Reserve and Certificate
According to the guidelines, stablecoins must be backed by a reserve of US treasuries, such as treasury bills with a maturity of no more than three months, notes and/or bonds. Such reserves are, however, subject to NYDFS-approved “overcollateralization requirements” and must be held by US federally or state-chartered depository institutions or NYDFS-approved asset custodians. In addition, the stable payment issuer’s reserve accounts are subject to monthly certification by an independent public accountant (“CPA”). The CPA attestation must validate that all NYDFS reserve requirements were met and that the value of the reserve covered the amount of stablecoin units in circulation. The value of reserve assets is assessed daily. Issuers must make available to the public all monthly attestation reports performed by a CPA.

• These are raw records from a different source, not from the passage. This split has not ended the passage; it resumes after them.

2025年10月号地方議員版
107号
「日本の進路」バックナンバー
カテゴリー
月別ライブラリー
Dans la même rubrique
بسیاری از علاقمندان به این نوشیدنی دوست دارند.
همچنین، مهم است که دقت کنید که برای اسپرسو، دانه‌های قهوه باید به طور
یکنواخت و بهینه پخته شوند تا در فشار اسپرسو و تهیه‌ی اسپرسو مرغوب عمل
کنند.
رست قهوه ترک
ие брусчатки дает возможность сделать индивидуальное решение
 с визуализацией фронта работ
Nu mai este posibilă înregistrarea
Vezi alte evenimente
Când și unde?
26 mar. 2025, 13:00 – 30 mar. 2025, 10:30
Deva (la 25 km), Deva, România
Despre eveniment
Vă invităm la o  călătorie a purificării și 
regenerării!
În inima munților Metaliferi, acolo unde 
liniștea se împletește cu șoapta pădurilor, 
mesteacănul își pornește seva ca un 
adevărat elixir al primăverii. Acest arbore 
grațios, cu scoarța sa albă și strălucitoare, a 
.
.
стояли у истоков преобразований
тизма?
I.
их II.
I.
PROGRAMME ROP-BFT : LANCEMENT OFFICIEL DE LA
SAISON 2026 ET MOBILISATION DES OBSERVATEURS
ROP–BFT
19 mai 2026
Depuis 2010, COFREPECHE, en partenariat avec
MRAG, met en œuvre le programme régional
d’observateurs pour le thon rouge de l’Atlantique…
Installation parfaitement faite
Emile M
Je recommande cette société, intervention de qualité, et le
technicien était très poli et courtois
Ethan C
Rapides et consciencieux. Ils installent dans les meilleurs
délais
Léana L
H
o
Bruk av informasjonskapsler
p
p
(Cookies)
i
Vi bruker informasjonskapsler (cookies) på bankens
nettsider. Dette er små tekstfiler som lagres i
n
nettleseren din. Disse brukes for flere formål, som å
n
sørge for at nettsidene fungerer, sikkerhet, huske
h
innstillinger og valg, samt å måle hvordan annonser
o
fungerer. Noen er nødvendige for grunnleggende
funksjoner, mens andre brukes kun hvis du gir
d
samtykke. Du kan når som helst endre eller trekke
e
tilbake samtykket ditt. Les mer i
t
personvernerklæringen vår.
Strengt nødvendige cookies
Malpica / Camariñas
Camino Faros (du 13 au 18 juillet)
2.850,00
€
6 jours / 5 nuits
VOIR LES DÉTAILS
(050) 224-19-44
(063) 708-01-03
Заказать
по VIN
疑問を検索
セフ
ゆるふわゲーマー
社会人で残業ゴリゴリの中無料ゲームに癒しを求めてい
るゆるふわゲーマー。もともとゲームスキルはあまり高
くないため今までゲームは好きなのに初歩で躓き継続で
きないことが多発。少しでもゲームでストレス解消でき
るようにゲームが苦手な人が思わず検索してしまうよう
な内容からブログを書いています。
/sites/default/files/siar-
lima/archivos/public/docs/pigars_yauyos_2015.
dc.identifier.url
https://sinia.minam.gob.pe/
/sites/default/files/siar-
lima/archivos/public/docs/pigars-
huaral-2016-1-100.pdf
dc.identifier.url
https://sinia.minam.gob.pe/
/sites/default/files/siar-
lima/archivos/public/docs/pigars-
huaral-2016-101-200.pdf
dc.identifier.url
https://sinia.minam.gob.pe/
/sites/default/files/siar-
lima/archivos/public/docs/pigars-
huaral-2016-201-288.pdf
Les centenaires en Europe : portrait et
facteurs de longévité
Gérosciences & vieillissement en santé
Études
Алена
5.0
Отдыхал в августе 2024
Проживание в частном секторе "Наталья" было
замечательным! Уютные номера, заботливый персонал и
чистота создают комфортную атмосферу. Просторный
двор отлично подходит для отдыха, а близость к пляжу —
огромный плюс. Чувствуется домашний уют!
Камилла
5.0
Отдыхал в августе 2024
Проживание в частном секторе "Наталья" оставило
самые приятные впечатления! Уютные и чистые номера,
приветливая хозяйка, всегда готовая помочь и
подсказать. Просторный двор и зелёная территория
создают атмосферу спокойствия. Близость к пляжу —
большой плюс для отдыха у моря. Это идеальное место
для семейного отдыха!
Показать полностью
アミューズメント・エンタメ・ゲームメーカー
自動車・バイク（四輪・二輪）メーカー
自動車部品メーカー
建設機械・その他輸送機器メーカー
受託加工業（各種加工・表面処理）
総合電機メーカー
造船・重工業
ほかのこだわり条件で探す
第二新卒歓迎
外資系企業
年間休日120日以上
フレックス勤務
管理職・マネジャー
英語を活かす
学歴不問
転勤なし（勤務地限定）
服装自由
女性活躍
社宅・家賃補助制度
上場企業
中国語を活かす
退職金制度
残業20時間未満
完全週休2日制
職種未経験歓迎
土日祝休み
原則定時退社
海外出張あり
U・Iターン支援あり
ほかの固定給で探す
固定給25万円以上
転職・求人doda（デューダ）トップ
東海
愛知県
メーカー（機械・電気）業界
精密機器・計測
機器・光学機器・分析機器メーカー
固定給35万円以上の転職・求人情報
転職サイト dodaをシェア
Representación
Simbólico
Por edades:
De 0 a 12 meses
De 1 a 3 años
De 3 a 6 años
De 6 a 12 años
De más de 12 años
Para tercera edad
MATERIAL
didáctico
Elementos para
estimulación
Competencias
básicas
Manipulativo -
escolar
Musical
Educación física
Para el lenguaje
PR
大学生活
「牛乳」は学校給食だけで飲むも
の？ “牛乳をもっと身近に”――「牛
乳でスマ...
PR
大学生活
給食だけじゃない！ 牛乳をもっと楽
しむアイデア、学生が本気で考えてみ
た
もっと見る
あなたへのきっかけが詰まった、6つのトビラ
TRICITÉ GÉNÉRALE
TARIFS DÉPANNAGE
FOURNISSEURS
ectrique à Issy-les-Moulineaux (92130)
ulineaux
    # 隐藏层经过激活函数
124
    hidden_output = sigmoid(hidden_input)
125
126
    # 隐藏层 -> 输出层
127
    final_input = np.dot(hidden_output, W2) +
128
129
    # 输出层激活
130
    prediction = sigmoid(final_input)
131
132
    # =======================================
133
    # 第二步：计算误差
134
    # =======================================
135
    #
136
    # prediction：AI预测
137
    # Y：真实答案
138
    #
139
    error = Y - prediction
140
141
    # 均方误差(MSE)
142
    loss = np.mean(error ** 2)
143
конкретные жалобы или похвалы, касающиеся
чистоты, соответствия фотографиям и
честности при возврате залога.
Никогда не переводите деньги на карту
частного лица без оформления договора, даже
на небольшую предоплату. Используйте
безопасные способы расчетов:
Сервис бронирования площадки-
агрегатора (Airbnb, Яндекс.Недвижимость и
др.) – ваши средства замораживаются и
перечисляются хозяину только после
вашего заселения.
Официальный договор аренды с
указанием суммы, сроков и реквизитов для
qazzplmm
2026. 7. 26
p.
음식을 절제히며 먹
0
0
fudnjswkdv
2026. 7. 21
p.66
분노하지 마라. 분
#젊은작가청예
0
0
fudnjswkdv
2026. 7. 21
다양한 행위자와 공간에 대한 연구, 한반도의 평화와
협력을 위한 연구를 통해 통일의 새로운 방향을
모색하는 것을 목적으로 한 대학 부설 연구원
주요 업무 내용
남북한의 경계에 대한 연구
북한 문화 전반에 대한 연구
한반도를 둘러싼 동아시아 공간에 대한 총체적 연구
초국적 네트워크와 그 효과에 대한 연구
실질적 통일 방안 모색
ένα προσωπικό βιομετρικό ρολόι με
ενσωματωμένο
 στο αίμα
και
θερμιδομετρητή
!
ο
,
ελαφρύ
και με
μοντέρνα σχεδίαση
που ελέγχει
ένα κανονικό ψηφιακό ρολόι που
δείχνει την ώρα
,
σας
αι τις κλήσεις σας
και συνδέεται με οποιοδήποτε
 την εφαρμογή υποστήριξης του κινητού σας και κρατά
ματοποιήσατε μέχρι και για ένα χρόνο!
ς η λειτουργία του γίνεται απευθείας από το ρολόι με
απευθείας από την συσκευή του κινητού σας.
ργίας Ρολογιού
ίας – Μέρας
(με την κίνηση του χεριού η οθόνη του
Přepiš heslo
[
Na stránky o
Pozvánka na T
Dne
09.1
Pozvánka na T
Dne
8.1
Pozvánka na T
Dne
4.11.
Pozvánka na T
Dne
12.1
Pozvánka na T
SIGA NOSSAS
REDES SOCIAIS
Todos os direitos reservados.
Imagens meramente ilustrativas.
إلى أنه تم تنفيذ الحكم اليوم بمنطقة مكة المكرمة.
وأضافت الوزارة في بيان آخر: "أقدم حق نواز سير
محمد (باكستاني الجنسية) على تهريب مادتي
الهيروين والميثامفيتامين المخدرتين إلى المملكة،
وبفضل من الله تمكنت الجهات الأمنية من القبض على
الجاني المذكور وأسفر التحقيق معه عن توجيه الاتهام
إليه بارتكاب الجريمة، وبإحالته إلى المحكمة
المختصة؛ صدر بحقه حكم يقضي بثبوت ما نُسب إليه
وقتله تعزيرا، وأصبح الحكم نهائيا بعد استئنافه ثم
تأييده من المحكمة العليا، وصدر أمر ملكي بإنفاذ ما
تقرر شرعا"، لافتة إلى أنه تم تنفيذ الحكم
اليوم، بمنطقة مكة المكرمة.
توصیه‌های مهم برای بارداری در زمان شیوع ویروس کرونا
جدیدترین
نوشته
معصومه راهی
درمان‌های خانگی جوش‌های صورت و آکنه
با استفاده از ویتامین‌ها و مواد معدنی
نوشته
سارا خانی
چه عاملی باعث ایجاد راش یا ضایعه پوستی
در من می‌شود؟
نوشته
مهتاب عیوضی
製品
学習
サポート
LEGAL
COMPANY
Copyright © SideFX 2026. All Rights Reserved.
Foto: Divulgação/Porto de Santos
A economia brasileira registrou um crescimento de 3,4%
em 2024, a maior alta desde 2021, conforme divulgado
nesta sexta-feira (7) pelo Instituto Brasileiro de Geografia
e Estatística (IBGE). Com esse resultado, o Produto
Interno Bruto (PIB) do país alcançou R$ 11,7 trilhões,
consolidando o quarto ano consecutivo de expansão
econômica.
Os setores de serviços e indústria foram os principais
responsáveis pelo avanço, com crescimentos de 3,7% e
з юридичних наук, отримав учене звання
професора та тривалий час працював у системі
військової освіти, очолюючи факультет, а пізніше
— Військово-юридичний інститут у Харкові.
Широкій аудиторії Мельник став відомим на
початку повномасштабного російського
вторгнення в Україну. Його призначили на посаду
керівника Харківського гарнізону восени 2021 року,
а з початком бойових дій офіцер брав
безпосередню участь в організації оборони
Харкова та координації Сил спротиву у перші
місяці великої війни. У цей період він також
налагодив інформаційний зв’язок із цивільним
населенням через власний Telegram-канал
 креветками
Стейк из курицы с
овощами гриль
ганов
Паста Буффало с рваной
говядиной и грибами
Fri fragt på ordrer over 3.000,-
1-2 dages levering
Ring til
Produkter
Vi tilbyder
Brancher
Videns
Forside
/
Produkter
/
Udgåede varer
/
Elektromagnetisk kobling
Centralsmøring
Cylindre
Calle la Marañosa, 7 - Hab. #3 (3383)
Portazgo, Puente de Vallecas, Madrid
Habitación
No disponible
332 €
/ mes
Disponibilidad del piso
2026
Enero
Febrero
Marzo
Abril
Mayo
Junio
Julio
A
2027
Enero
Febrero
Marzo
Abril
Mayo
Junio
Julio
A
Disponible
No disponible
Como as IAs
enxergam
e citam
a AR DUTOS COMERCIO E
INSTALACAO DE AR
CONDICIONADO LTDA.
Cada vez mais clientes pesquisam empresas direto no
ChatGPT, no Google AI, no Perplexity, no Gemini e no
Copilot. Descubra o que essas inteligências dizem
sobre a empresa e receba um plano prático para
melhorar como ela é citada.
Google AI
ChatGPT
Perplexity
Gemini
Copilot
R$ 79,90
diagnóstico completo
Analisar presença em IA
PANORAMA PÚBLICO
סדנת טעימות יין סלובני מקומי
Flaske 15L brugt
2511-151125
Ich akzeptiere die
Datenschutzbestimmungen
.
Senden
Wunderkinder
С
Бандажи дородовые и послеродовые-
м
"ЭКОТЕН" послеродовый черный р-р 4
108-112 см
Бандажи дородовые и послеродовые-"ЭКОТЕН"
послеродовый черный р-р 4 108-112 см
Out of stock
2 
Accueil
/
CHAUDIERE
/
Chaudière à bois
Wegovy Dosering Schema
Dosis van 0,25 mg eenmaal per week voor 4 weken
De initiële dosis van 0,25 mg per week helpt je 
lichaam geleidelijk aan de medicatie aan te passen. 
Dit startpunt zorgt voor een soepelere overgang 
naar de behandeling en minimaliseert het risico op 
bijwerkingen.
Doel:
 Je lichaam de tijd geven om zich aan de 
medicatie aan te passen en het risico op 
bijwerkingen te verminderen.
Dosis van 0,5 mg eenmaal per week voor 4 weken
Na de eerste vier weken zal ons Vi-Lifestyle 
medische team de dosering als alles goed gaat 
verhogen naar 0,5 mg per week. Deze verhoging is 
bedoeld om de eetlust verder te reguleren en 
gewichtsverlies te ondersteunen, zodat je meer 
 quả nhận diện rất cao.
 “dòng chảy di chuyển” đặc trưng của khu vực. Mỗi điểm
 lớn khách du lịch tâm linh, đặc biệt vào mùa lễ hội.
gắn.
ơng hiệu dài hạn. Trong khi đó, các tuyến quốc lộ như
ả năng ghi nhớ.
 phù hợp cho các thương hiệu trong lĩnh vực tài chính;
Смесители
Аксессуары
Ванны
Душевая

While these standards are comprehensive, NYDFS noted that it will also consider other standards and requirements when approving a stablecoin payout. NYDFS may impose requirements regarding cybersecurity, network design, and assess issuer compliance with bank secrecy/anti-money laundering law.
In sum, NYDFS will review all of the risks and management controls in deciding whether or not to grant approval to new stablecoin issuers. Currently, Paxos Trust Company’s USDP and BUSD, Gemini Trust Company’s GUSD, and GMO-Z.com Trust Company’s ZUSD are all approved under the guideline.